**Requirement**
Which lines run from the one containing "vfov_deg: 56.8" to the end of the entries? Quote them exactly, and nothing else.

• • • • • • •

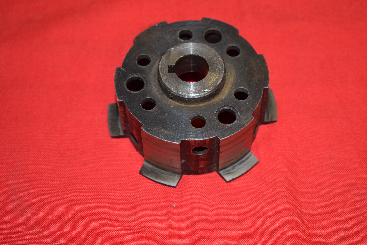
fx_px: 744
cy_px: 122
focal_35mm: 73
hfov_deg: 27.7
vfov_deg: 18.7
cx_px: 185
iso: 640
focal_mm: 48
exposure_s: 1/60
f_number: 5.3
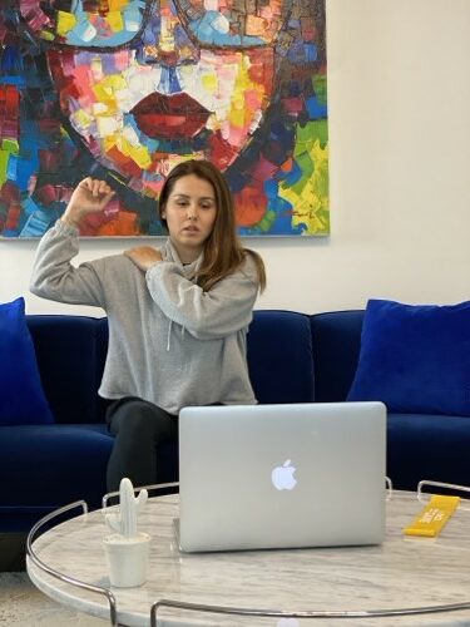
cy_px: 314
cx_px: 235
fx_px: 941
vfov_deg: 36.8
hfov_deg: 28.0
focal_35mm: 52
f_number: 2
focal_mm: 6
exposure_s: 1/33
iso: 125
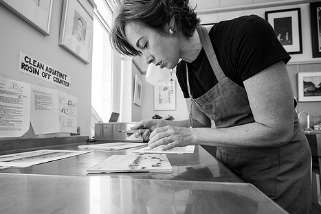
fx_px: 161
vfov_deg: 67.2
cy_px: 121
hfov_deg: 89.9
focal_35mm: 18
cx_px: 156
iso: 500
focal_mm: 14
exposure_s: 1/250
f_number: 4
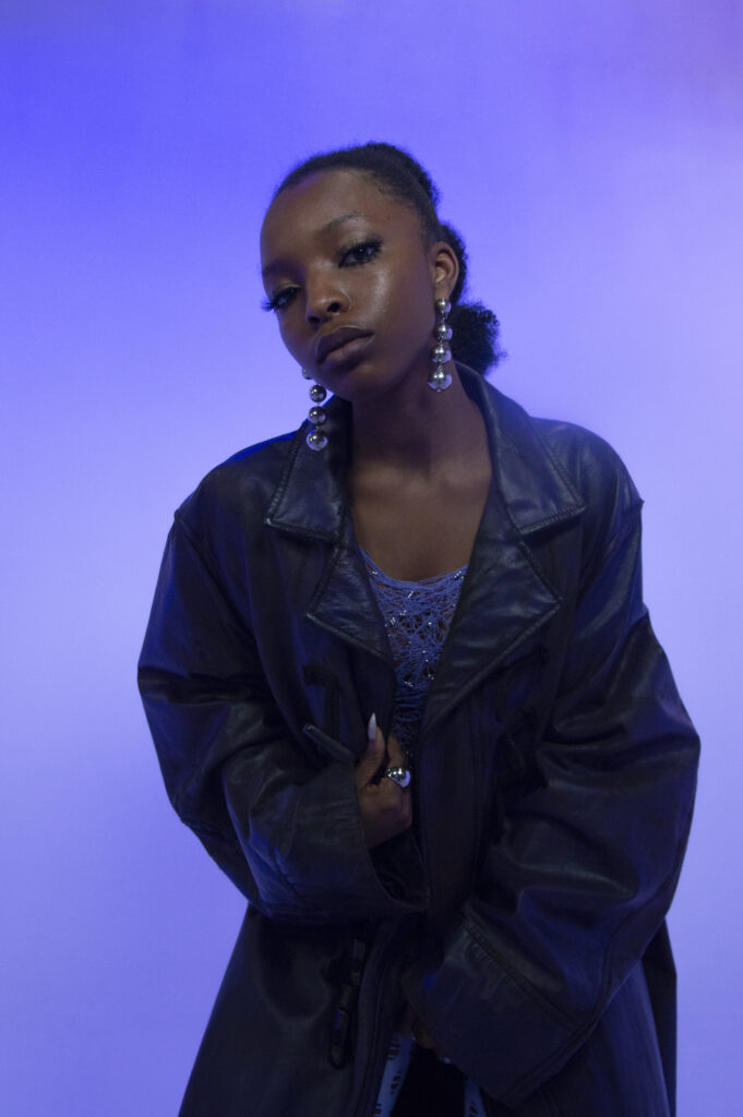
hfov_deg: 34.2
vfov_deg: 49.6
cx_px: 372
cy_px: 558
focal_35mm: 39
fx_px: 1209
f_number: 6.3
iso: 800
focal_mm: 26
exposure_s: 1/160
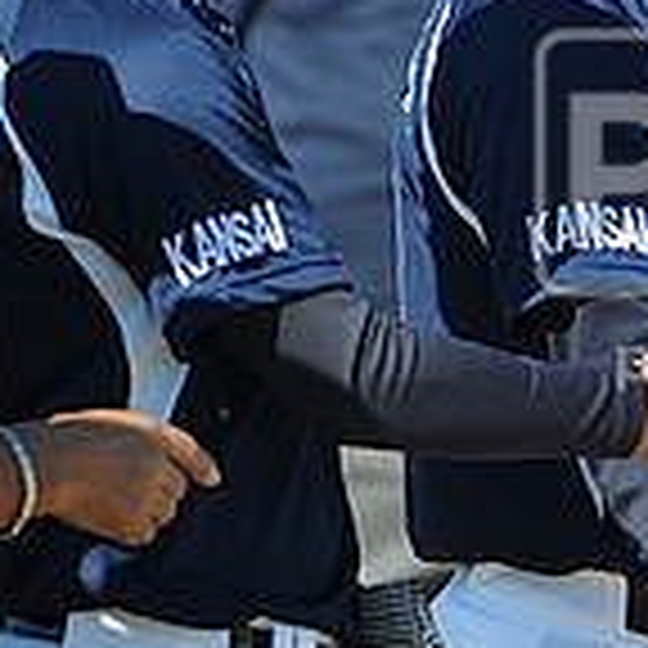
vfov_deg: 1.1
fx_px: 32573
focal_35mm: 1538
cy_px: 196
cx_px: 1071
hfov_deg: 1.1
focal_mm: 300
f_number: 4
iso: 200
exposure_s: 1/1000
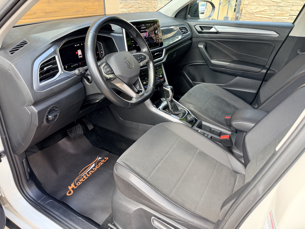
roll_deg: -0.8
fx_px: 211
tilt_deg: -28.4
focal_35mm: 24
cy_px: 114
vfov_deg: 56.8
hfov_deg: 71.6
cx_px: 152
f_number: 1.78
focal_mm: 6.76
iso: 160
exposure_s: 1/187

• • • • • • •

**Exercise output**
vfov_deg: 56.8
hfov_deg: 71.6
cx_px: 152
f_number: 1.78
focal_mm: 6.76
iso: 160
exposure_s: 1/187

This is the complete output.